How I balance equations is by first of all dividing the equation into two parts - reactants and products.

Reactants
Al = 3
Br = 3
K = 2
S = 1
O = 4

Products
Al = 2
Br = 1
K = 1
S = 3
O = 12

Remember all atoms within the brackets get multiplied by the number outwith them.

Step 1
Put a 6 before KBr

$A l B {r}_{3} + {K}_{2} S {O}_{4} \to 6 K B r + A {l}_{2} {\left(S {O}_{4}\right)}_{3}$

Step 2
Put a 2 before $A l B {r}_{3}$
- this has now balanced the number of Aluminium and Bromine atoms.

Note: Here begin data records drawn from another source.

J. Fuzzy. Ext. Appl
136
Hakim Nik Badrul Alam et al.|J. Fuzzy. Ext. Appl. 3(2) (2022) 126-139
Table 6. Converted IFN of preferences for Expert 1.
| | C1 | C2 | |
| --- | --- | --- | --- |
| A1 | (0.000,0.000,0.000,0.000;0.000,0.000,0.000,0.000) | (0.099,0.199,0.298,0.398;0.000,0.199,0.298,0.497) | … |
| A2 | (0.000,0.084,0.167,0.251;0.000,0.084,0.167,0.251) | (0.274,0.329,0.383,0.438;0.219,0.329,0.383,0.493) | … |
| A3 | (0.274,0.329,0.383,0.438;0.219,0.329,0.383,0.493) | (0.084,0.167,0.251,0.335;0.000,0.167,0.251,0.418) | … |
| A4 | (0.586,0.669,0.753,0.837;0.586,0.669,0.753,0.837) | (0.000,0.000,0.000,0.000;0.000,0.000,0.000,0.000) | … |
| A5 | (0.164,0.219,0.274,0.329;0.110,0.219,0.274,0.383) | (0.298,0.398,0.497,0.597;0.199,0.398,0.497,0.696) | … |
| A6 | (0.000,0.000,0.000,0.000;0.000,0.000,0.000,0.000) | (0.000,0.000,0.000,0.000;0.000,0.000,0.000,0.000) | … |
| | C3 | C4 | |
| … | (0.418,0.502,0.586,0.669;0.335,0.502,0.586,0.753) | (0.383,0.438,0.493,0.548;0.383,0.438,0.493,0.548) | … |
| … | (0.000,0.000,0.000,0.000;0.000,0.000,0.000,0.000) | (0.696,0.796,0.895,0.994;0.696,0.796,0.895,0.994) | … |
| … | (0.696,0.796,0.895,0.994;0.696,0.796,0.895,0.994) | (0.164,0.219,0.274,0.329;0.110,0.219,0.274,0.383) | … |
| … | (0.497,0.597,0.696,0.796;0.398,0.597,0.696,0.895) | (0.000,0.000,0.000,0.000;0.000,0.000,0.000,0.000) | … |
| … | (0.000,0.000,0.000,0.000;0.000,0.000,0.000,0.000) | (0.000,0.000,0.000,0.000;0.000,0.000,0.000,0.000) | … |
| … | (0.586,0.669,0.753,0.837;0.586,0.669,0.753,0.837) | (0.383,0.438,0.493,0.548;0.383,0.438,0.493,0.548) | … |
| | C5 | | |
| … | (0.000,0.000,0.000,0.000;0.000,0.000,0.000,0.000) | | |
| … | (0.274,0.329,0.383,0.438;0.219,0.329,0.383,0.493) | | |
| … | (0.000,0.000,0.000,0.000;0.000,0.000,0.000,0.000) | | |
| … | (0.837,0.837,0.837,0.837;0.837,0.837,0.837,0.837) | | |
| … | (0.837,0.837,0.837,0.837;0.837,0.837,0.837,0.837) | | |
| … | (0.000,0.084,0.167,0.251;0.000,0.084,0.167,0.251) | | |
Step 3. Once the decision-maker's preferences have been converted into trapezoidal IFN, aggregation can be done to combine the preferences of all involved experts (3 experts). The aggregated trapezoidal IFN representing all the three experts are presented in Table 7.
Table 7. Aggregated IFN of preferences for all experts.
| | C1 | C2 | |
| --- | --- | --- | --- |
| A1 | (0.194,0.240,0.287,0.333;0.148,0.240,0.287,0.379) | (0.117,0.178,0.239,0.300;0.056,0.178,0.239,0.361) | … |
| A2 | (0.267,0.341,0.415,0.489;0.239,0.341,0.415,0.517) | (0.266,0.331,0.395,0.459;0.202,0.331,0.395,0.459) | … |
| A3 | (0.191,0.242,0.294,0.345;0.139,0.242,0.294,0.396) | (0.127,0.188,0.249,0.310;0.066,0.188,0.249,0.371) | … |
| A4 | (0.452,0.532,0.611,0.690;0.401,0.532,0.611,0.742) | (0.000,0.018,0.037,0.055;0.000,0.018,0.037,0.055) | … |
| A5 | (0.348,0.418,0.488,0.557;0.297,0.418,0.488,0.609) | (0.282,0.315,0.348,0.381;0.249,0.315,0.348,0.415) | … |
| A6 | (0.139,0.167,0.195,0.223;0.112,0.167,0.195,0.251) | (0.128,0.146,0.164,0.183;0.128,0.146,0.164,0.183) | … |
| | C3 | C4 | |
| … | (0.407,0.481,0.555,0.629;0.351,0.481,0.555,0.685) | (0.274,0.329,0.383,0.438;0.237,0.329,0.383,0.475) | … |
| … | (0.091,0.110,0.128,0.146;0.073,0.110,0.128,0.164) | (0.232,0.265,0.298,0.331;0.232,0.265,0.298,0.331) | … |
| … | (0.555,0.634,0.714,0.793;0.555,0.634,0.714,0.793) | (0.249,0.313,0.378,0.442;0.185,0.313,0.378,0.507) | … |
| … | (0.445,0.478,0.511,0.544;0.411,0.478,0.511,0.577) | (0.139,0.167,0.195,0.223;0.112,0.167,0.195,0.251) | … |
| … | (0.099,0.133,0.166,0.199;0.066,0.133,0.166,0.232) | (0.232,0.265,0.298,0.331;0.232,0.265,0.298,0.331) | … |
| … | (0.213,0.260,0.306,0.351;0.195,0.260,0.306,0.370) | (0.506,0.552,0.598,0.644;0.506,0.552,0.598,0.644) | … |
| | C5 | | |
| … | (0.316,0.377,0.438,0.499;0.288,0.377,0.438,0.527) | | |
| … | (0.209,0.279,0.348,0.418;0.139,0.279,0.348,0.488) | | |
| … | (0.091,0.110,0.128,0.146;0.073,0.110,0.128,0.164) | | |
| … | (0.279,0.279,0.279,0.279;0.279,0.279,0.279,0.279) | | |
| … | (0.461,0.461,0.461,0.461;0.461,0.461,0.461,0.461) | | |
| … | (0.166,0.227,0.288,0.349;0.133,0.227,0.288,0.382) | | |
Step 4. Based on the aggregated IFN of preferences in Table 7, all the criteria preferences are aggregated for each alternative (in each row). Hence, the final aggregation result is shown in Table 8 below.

$2 A l B {r}_{3} + {K}_{2} S {O}_{4} \to 6 K B r + A {l}_{2} {\left(S {O}_{4}\right)}_{3}$

Step 3
Put a 3 before ${K}_{2} S {O}_{4}$

This balances the Potassium, Sulphur and Oxyen

$2 A l B {r}_{3} + 3 {K}_{2} S {O}_{4} \to 6 K B r + A {l}_{2} {\left(S {O}_{4}\right)}_{3}$

Now check the reactants and products:

Reactants
Al - 2
Br - 6
K - 6
S - 3
O - 12

Products
Al - 2
Br - 6
K - 6
S - 3
O - 12

We have now successfully balanced the equation

I hope this helps!